Information supplied:

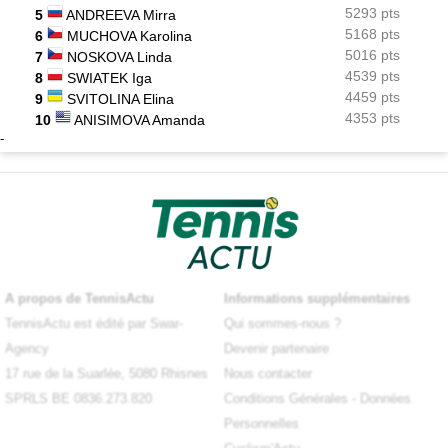
5293 pts
5
ANDREEVA Mirra
5168 pts
6
MUCHOVA Karolina
5016 pts
7
NOSKOVA Linda
4539 pts
8
SWIATEK Iga
4459 pts
9
SVITOLINA Elina
4353 pts
10
ANISIMOVA Amanda
-
A propos de TennisActu
Informations supplémentaires
TennisActu est édité par Swar-
Qui sommes-nous ?
Agency
Devenir partenaire
17 rue de la Suarlée, 5080 Rhisnes
Nous contacter
SPRLS BE 0836.273.820
Conditions Générales
-
Données
Personnelles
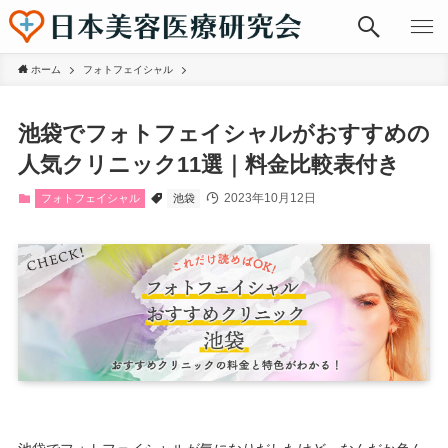
ホーム
フォトフェイシャル
池袋でフォトフェイシャルがおすすめの
人気クリニック11選｜料金比較表付き
2023年10月12日
フォトフェイシャル
池袋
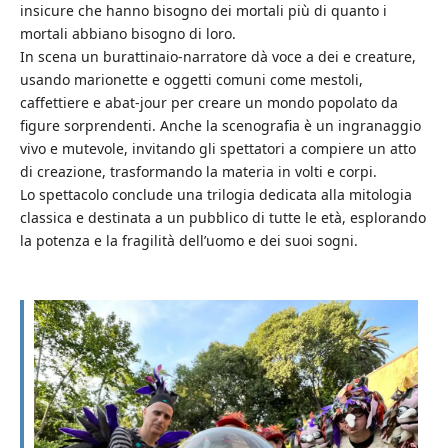
insicure che hanno bisogno dei mortali più di quanto i
mortali abbiano bisogno di loro.
In scena un burattinaio-narratore dà voce a dei e creature,
usando marionette e oggetti comuni come mestoli,
caffettiere e abat-jour per creare un mondo popolato da
figure sorprendenti. Anche la scenografia è un ingranaggio
vivo e mutevole, invitando gli spettatori a compiere un atto
di creazione, trasformando la materia in volti e corpi.
Lo spettacolo conclude una trilogia dedicata alla mitologia
classica e destinata a un pubblico di tutte le età, esplorando
la potenza e la fragilità dell’uomo e dei suoi sogni.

Task to carry out: Would you copy every line of the entries that includes the word "TennisActu"?

Answer box:
A propos de TennisActu
TennisActu est édité par Swar-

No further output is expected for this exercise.